Newznab started as an open-source indexer project — a PHP application you could self-host to run your own private Usenet index. The project itself is mostly defunct now, but the API it defined lived on. Other indexers adopted it, downloaders built against it, and eventually it became a de facto standard through sheer momentum. Nobody ratified it. Nobody maintains a spec document. It won by being first and being simple enough that everyone could implement it.

Today "Newznab-compatible" is a practical guarantee: if your indexer supports the standard and your downloader supports it, they'll talk to each other without any custom integration work. Mix and match freely.

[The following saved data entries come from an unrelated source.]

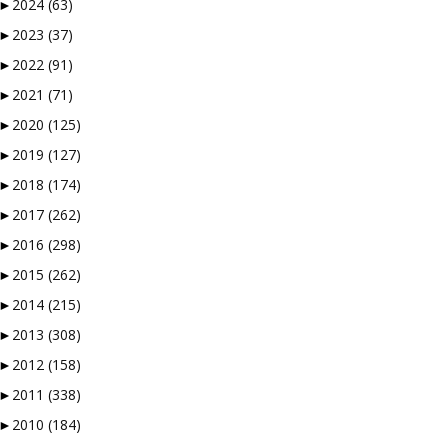
►
2024
(63)
►
2023
(37)
►
2022
(91)
►
2021
(71)
►
2020
(125)
►
2019
(127)
►
2018
(174)
►
2017
(262)
►
2016
(298)
►
2015
(262)
►
2014
(215)
►
2013
(308)
►
2012
(158)
►
2011
(338)
►
2010
(184)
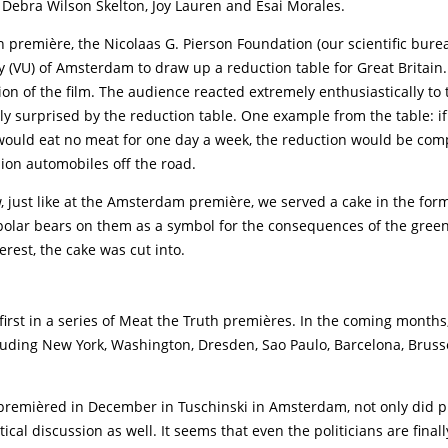
 Debra Wilson Skelton, Joy Lauren and Esai Morales.
 première, the Nicolaas G. Pierson Foundation (our scientific bure
ty (VU) of Amsterdam to draw up a reduction table for Great Britain.
ion of the film. The audience reacted extremely enthusiastically to 
ly surprised by the reduction table. One example from the table: i
 would eat no meat for one day a week, the reduction would be com
llion automobiles off the road.
, just like at the Amsterdam première, we served a cake in the for
 polar bears on them as a symbol for the consequences of the gree
rest, the cake was cut into.
first in a series of Meat the Truth premières. In the coming months,
cluding New York, Washington, Dresden, Sao Paulo, Barcelona, Bruss
m premièred in December in Tuschinski in Amsterdam, not only did 
tical discussion as well. It seems that even the politicians are finall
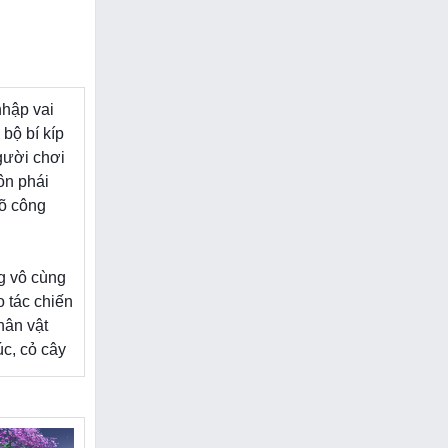
nhập vai
bộ bí kíp
gười chơi
ôn phái
õ công
g vô cùng
 tác chiến
hân vật
úc, cỏ cây
n kiếm
ng.
t trong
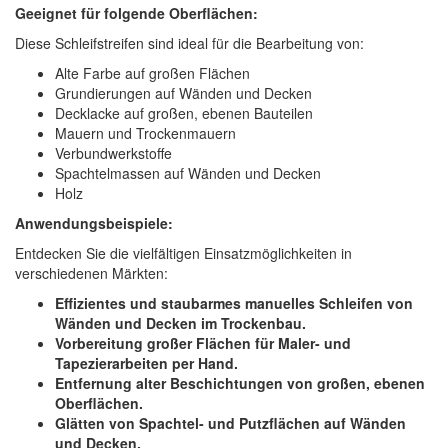
Geeignet für folgende Oberflächen:
Diese Schleifstreifen sind ideal für die Bearbeitung von:
Alte Farbe auf großen Flächen
Grundierungen auf Wänden und Decken
Decklacke auf großen, ebenen Bauteilen
Mauern und Trockenmauern
Verbundwerkstoffe
Spachtelmassen auf Wänden und Decken
Holz
Anwendungsbeispiele:
Entdecken Sie die vielfältigen Einsatzmöglichkeiten in
verschiedenen Märkten:
Effizientes und staubarmes manuelles Schleifen von
Wänden und Decken im Trockenbau.
Vorbereitung großer Flächen für Maler- und
Tapezierarbeiten per Hand.
Entfernung alter Beschichtungen von großen, ebenen
Oberflächen.
Glätten von Spachtel- und Putzflächen auf Wänden
und Decken.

What the API actually looks like

The whole thing runs over plain HTTPS GET requests. Every call goes to the same base path — typically /api — with a t parameter that specifies the function. An API key authenticates the request. Responses come back as XML.

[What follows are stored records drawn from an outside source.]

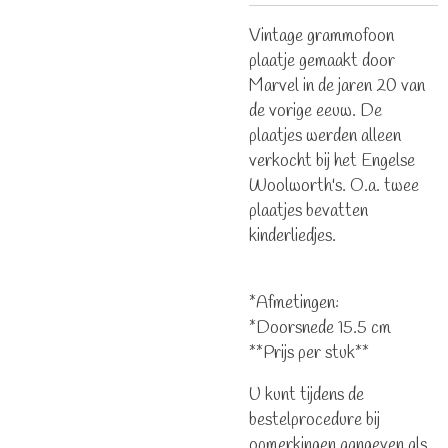
Vintage grammofoon
plaatje gemaakt door
Marvel in de jaren 20 van
de vorige eeuw. De
plaatjes werden alleen
verkocht bij het Engelse
Woolworth's. O.a. twee
plaatjes bevatten
kinderliedjes.
*Afmetingen:
*Doorsnede 15.5 cm
**Prijs per stuk**
U kunt tijdens de
bestelprocedure bij
opmerkingen aangeven als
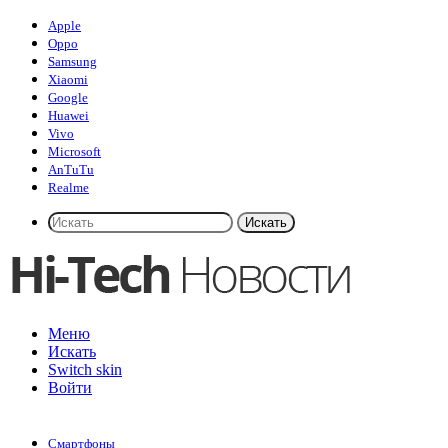
Apple
Oppo
Samsung
Xiaomi
Google
Huawei
Vivo
Microsoft
AnTuTu
Realme
Искать
Меню
Искать
Switch skin
Войти
Смартфоны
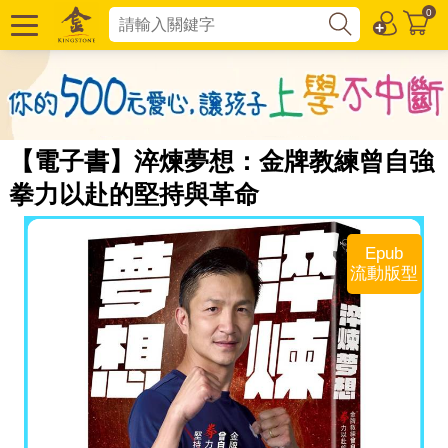
0
【電子書】淬煉夢想：金牌教練曾自強
拳力以赴的堅持與革命
Epub
流動版型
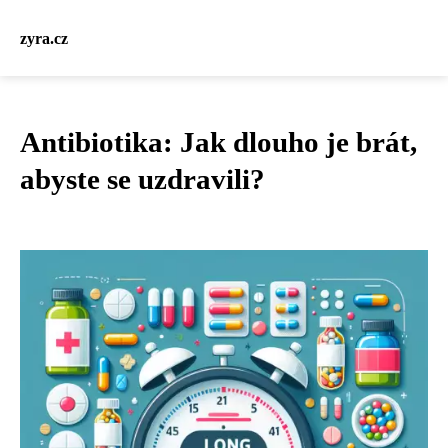
zyra.cz
Antibiotika: Jak dlouho je brát,
abyste se uzdravili?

That's it. No OAuth, no JSON, no webhooks. Just query strings and XML.

Capabilities

The first thing a downloader usually does when you add a new indexer is call the caps endpoint — short for capabilities. This returns metadata about the indexer: its name, what categories it supports, search limits, and feature flags.

GET /api?t=caps

The downloader reads this response to understand what it's working with. No API key required — it's public information.

Search

The search function takes a query and returns a list of matching releases.

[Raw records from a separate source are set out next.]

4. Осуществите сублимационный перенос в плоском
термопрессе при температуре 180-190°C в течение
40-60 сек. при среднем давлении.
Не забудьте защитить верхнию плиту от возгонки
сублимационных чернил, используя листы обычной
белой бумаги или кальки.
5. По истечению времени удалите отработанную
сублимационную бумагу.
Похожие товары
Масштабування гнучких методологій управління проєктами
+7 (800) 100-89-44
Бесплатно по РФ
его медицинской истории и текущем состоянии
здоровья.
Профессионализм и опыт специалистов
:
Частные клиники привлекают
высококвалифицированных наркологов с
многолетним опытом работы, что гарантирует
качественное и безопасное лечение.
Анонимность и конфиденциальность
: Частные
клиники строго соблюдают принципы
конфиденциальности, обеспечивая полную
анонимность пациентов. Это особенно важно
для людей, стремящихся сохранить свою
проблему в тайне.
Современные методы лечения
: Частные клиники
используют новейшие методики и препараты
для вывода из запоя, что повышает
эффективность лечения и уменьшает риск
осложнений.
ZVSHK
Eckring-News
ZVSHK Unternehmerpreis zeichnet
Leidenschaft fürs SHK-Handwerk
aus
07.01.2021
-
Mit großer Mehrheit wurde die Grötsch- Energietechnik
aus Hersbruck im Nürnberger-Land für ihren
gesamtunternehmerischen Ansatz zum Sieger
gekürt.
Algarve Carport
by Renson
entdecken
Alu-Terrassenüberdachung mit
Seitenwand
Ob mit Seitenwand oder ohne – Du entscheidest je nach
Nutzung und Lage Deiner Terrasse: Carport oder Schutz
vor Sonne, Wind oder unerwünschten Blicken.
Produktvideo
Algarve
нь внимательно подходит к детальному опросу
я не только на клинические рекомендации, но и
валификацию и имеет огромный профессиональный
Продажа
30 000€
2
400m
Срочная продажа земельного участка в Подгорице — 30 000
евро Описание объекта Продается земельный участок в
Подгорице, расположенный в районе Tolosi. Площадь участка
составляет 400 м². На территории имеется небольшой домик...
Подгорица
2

GET /api?t=search&q=some+title&apikey=YOUR_KEY&cat=7000

The response is an RSS-like XML feed. Each item describes one release: its name, size, category, age, and an enclosure URL pointing to the NZB file. Your downloader renders this as search results. The cat parameter filters by category — which brings us to one of the quirkier corners of the standard.

The category system

Newznab categories are four-digit integers organised in a rough hierarchy. The thousands digit is the broad type; the rest narrows it down. Some common ones:

  • 1000 — Console (games)
  • 2000 — Movies
  • 5000 — TV
  • 6000 — XXX
  • 7000 — Other

Each top-level category branches into subcategories: 6010 for DVD, 6030 for HD, 6040 for UHD, and so on. Not every indexer uses every subcategory, and the mapping is loose — which is why the caps response exists. It tells you exactly which category IDs this particular indexer actually populates.

Fetching an NZB

Once you've found a release you want, your downloader fetches the NZB file through the get endpoint:

GET /api?t=get&id=RELEASE_ID&apikey=YOUR_KEY

The response is the raw NZB file — an XML document that describes the Usenet articles making up the release. SABnzbd takes this file and queues the download. The indexer's job ends here; everything after this point is between SABnzbd and your Usenet provider.

Why the standard matters

The unsexy answer is: interoperability. Because Newznab is a shared interface, tools like Radarr, Sonarr, Lidarr, and Prowlarr can talk to any compatible indexer without writing custom code for each one. You add an indexer URL and an API key once, and your entire automation stack gains access to it.

From the indexer's side, implementing Newznab means instant compatibility with years of existing tooling. No SDK to distribute, no integration guides to maintain. The protocol is simple enough that a compliant implementation is a few hundred lines of code.

From your side as a user, it means you're never locked in. Swap indexers, switch downloaders, run multiple indexers in parallel through an aggregator like Prowlarr — the standard makes all of it work transparently.

NZBporn and Newznab

NZBporn exposes a fully Newznab-compatible API on top of the prdb.net release catalog. When you add NZBporn to SABnzbd as a custom indexer, your downloader goes through exactly the flow described above: it calls caps to discover what NZBporn supports, sends search requests with your API key, and fetches NZB files through get.

Nothing proprietary, nothing to install. Just the same quiet handshake that's been running the NZB world for over a decade.